If there is any good to be found in the events of last week, perhaps it will be a renewed seriousness – an understanding that, in fact, we are up against a crazed and merciless Islamofascist enemy that has no compunction about random acts of the most brutal violence, even in the heart of a city with a significant Muslim population. The heartbreaking television footage of a small English boy, weeping as he placed a bouquet at a makeshift London shrine, should remind all of us: Our enemies rejoice in his tears – and if they had their way, they would kill him, too.

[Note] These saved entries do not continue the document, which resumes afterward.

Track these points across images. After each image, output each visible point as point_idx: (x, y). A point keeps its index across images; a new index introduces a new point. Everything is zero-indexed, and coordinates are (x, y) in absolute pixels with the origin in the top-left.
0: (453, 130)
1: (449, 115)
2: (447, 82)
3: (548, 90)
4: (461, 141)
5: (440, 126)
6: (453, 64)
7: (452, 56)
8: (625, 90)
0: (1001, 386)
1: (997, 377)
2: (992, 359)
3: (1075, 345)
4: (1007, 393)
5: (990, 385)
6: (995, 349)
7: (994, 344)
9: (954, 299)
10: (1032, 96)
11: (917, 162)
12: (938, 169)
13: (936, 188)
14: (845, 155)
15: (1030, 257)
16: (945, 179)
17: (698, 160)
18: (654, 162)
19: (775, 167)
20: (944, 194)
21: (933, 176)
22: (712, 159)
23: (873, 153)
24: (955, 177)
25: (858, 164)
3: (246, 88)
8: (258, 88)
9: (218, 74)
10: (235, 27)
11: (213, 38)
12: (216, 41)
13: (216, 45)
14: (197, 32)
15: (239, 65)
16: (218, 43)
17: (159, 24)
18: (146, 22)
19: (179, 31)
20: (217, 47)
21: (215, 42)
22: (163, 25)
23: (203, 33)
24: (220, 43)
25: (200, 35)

Of course, the foolish and the evil will always be with us. MP George Galloway stepped forward last week to insist that with the bombings, Londoners had “paid the price” for Britain’s military presence in Iraq. What men like Galloway never explain is how, short of appeasement, they would address the Al Qaeda threat. And in espousing appeasement, they never explain why the foreign policy of benevolent, generous and free countries like America and Britain should be dictated by a group of bloodthirsty lunatics whose greatest wish is to see Americans, Englishmen – and free people everywhere – dead.

With every savage attack, however, it becomes easier to see Al Qaeda – and its apologists – for what they are. And along with a newfound seriousness about addressing the Islamofascist threat, the bombings may have sparked a new spirit of courage and resolution across Europe. At www.werenotafraid.com (“We’re Not Afraid”), people from across the Continent, and across the world, have emailed thousands of pictures – all in a spirit of resolution and defiance. Clearly, the millions of brave Europeans who battled Nazis and Communists in the last century have descendants who, today, shake their fists in defiance at these new and murderous totalitarians.

Even as we mourn the loss of life and pray for all the victims of Islamofascist terrorist attacks, there’s reason for hope. If their attacks spark a renaissance of seriousness and a rebirth of spirited resistance in the free world, the terrorists may find that attacks intended to damage the innocent have become just one more step down the path to their own ultimate destruction.